On the other hand, if these same women wanted to have sex for money, or were using or selling an arbitrarily prohibited substance, they would be breaking the law and would face a heavy penalty.
But what’s the difference? In each case, the parties to the trade are there of their own volition (and in two of them there is the common feature that the women are both naked and physically active), and no force is involved (though physical pain is a factor, as the paintballs have been known to draw Bambis’ blood, though philosophically speaking, this is no different from the kind of violence one sees in a boxing ring or a football game). Finally, each participant believes he or she is gaining from the exchange, or else money wouldn’t be changing hands. Where is the need for government intervention?
Many Americans feel that allowing drug use or prostitution to go on without legal persecution could have negative consequences, such as an erosion of our “national character.” They may be right, but they also conveniently ignore the negative repercussions of prohibition. For instance, the Bambi women are protected, theoretically at least, from exploitation precisely because their job is legal. If their employer defrauds them in some way, they have recourse to the law.
Compare this with the plight of prostitutes, who depend on the good character of their pimp for protection. So, too, the drug user or drug dealer, whose only real option for settling conflicts is violence (which explains why no one does a drive-by shooting over a bottle of Jack Daniels any more). Some would argue that such victims are only “getting what they deserve,” but this is just an extension, not an explanation and certainly not a justification, of the fallacious view that certain peaceful acts deserve punishment.
This isn’t to suggest that people should abandon their moral beliefs and view all peaceful conduct as being moral by default. There are certainly peaceful pursuits that deserve moral condemnation, but that doesn’t mean they ought to be illegal. Free people create governments to protect their individual rights, which can be violated only through the use of force or fraud. If neither can be proved in any given relationship, then the state, and the moral bullies who run it, should butt out. They should certainly feel free to preach, teach, persuade, educate, or verbally condemn those whose activities they find offensive — that too is a symbol of a free society — but if a Bambi wants to run around naked, sleep with John, or sell drugs for money, it’s nobody’s business but hers.
Libertarians, like other Americans, have deeply felt convictions about what constitutes proper moral behavior. They are Christians, atheists, Objectivists, humanists, environmentalists; they go to church, football games, movies, and potluck socials, and one isn’t likely to find them disproportionately represented on the firing line in the Nevada desert; some take drugs, most don’t. In short, their preferred pastimes are much the same as anyone else’s, and far from being amoral, they too hold opinions on the way people ought to act.
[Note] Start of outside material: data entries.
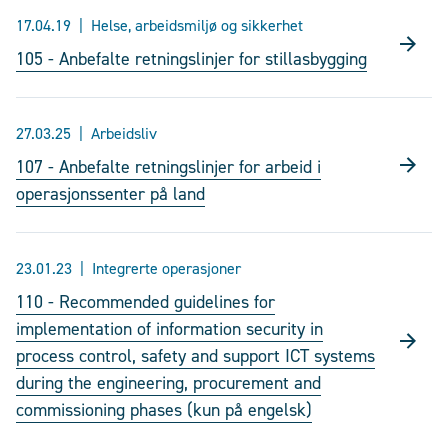
17.04.19
Helse, arbeidsmiljø og sikkerhet
105 - Anbefalte retningslinjer for stillasbygging
27.03.25
Arbeidsliv
107 - Anbefalte retningslinjer for arbeid i
operasjonssenter på land
23.01.23
Integrerte operasjoner
110 - Recommended guidelines for
implementation of information security in
process control, safety and support ICT systems
during the engineering, procurement and
commissioning phases (kun på engelsk)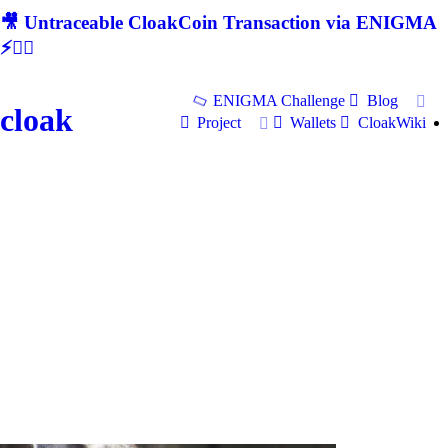
🎥 Untraceable CloakCoin Transaction via ENIGMA
⚡🕵‍♂
ENIGMA Challenge
Blog
cloak
Project
Wallets
CloakWiki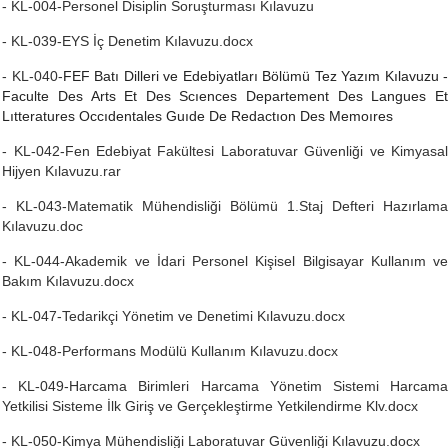
- KL-004-Personel Disiplin Soruşturması Kılavuzu
- KL-039-EYS İç Denetim Kılavuzu.docx
- KL-040-
FEF Batı Dilleri ve Edebiyatları Bölümü Tez Yazım Kılavuzu 
Faculte Des Arts Et Des Scıences Departement Des Langues Et
Lıtteratures Occıdentales Guıde De Redactıon Des Memoıres
- KL-042-Fen Edebiyat Fakültesi Laboratuvar Güvenliği ve Kimyasal
Hijyen Kılavuzu.rar
- KL-043-Matematik Mühendisliği Bölümü 1.Staj Defteri Hazırlama
Kılavuzu.doc
- KL-044-Akademik ve İdari Personel Kişisel Bilgisayar Kullanım ve
Bakım Kılavuzu.docx
- KL-047-Tedarikçi Yönetim ve Denetimi Kılavuzu.docx
- KL-048-Performans Modülü Kullanım Kılavuzu.docx
- KL-049-Harcama Birimleri Harcama Yönetim Sistemi Harcama
Yetkilisi Sisteme İlk Giriş ve Gerçekleştirme Yetkilendirme Klv.docx
- KL-050-Kimya Mühendisliği Laboratuvar Güvenliği Kılavuzu.docx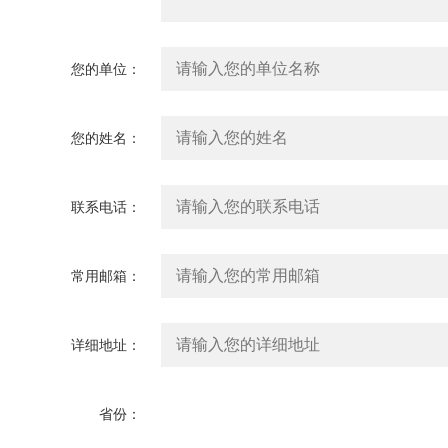
您的单位：
您的姓名：
联系电话：
常用邮箱：
详细地址：
省份：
The difference, however, is that libertarians are united in their belief that so long as no one’s rights are being violated, the government cannot be morally called in to act as regulator of civil society. “The right to think and act as one chooses necessarily includes the right to choose incorrectly,” wrote philosopher Leonard Peikoff. “The goal of a proper society, accordingly, is not to compel truth or virtue (which would be a contradiction in terms), but to make them possible — by ensuring that men are left free.”
Hunting for Bambi is rightfully legal. So too should be every other form of peaceful recreation, however offensive to some, or even most, Americans.